The moment would haunt Zool. As Hodge drew away Zool knew that he intended to die. They had not broken Hodge in that cage. Whatever the fools from the Workman Guild sought, they had not taken it. Hodge was trading his life for the lives of seventy eight other souls and he was resolved to do so.

Zool could feel the new mark on his forearm, Hodge’s mark. In a saner world Hodge would have passed that mark to his finest apprentice before he died, and with it a measure of his skill and power would live on. For the first time since his apprenticeship Zool yearned to work at the forge, for the first time in over a decade he yearned to be a maker. His master told him he lacked the talent, but for the first time Zool didn’t believe it.

As everyone else filed out of the Sewer King’s receiving chamber, Zool lingered. The mark on his arm was imbued with strong magic and the guild would want it passed on to a more worthy hand. Forbidding Zool to do so until he learned the secrets of soul forging would make things complicated. Yet it all felt like… providence.

Dab’s meaty oversized hand roughly clapped Zool’s shoulder, “Come on, we got to go now.” Zool pondered drawing his magic and steel against this Sewer King for a moment, but the mark seemed to gain weight with the thought.

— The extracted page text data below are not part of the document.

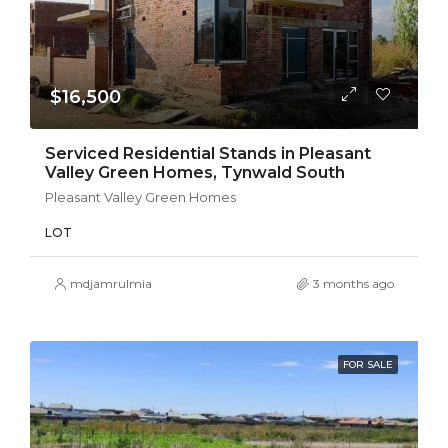
$16,500
Serviced Residential Stands in Pleasant
Valley Green Homes, Tynwald South
Pleasant Valley Green Homes
LOT
mdjamrulmia
3 months ago
FOR SALE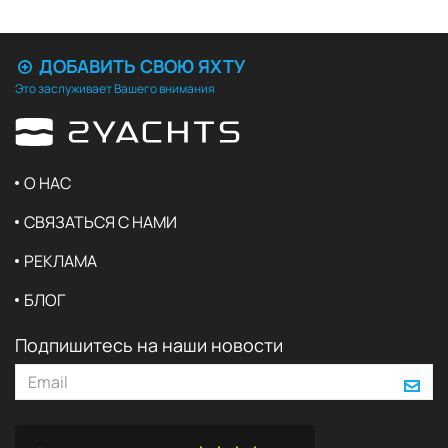
ДОБАВИТЬ СВОЮ ЯХТУ
Это заслуживает Вашего внимания
О НАС
СВЯЗАТЬСЯ С НАМИ
РЕКЛАМА
БЛОГ
Подпишитесь на наши новости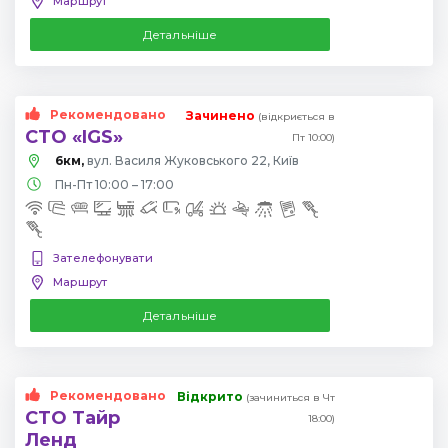
Маршрут
Детальніше
Рекомендовано
Зачинено
(відкриється в
СТО «IGS»
Пт 10:00)
6км,
вул. Василя Жуковського 22, Київ
Пн-Пт 10:00 – 17:00
Зателефонувати
Маршрут
Детальніше
Рекомендовано
Відкрито
(зачиниться в Чт
СТО Тайр
18:00)
Ленд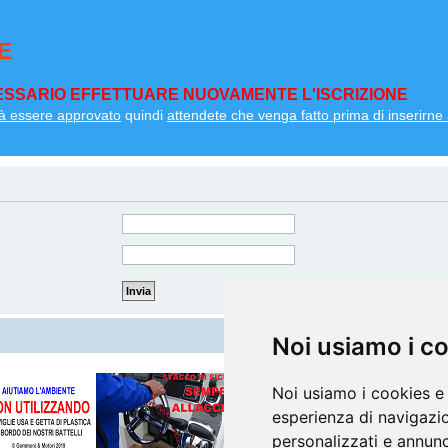
E
SSARIO EFFETTUARE NUOVAMENTE L'ISCRIZIONE
à essere approvato
quindi
attendete che venga fatto prima di inserirne a
Noi usiamo i c
Noi usiamo i cookies e 
esperienza di navigazio
personalizzati e annunci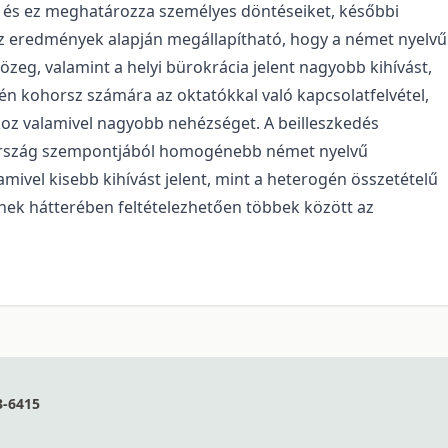
k, és ez meghatározza személyes döntéseiket, későbbi
z eredmények alapján megállapítható, hogy a német nyelvű
özeg, valamint a helyi bürokrácia jelent nagyobb kihívást,
n kohorsz számára az oktatókkal való kapcsolatfelvétel,
okoz valamivel nagyobb nehézséget. A beilleszkedés
ország szempontjából homogénebb német nyelvű
mivel kisebb kihívást jelent, mint a heterogén összetételű
ek hátterében feltételezhetően többek között az
3-6415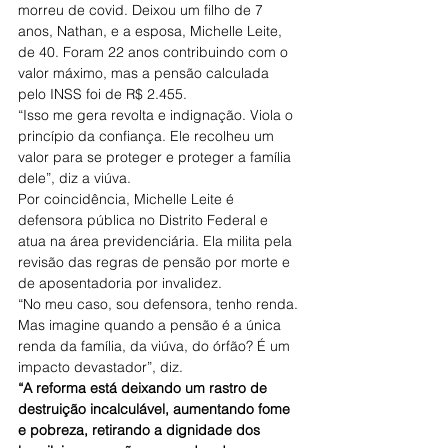
morreu de covid. Deixou um filho de 7 
anos, Nathan, e a esposa, Michelle Leite, 
de 40. Foram 22 anos contribuindo com o 
valor máximo, mas a pensão calculada 
pelo INSS foi de R$ 2.455.
“Isso me gera revolta e indignação. Viola o 
princípio da confiança. Ele recolheu um 
valor para se proteger e proteger a família 
dele”, diz a viúva.
Por coincidência, Michelle Leite é 
defensora pública no Distrito Federal e 
atua na área previdenciária. Ela milita pela 
revisão das regras de pensão por morte e 
de aposentadoria por invalidez.
“No meu caso, sou defensora, tenho renda. 
Mas imagine quando a pensão é a única 
renda da família, da viúva, do órfão? É um 
impacto devastador”, diz.
“A reforma está deixando um rastro de 
destruição incalculável, aumentando fome 
e pobreza, retirando a dignidade dos 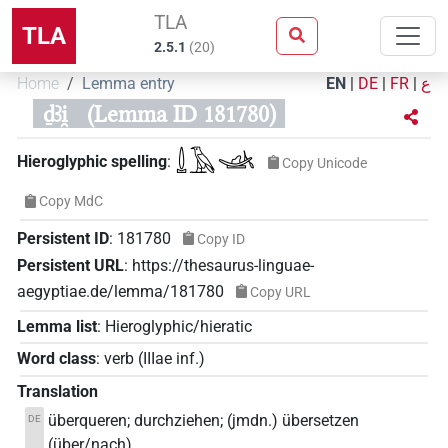
TLA
TLA
2.5.1
(
20
)
Home
Lemma entry
EN
|
DE
|
FR
|
ع
ḏꜣi̯
(Lemma ID 181780)
𓍑𓄿𓊛
Hieroglyphic spelling
:
Copy Unicode
Copy MdC
Persistent ID
:
181780
Copy ID
Persistent URL
:
https://thesaurus-linguae-
aegyptiae.de/lemma/181780
Copy URL
Lemma list
:
Hieroglyphic/hieratic
Word class
:
verb
(
IIIae inf.
)
Translation
überqueren; durchziehen; (jmdn.) übersetzen
DE
(über/nach)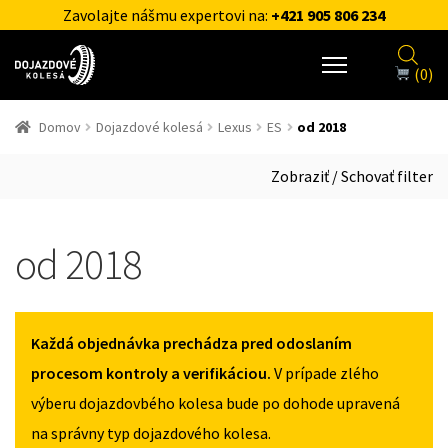
Zavolajte nášmu expertovi na:
+421 905 806 234
(0)
Domov
Dojazdové kolesá
Lexus
ES
od 2018
Zobraziť / Schovať filter
od 2018
Každá objednávka prechádza pred odoslaním
procesom kontroly a verifikáciou.
V prípade zlého
výberu dojazdovbého kolesa bude po dohode upravená
na správny typ dojazdového kolesa.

A last glance toward Hodge was all Zool could afford because in the end he had work to do. The boy who daydreamed of rebuilding a forge that mimicked dragon-fire had another calling to answer. Zool afforded himself a second to salute Hodge, so he choose the salute of a student to his master.
In that moment Zool understood that it wasn’t his master’s assessment of his worth that held him from becoming a maker, it was his own acceptance of it. Another time soon Zool would stand before the forge and follow the instructed work of a new master but for now…

Seventy seven backs needed watching.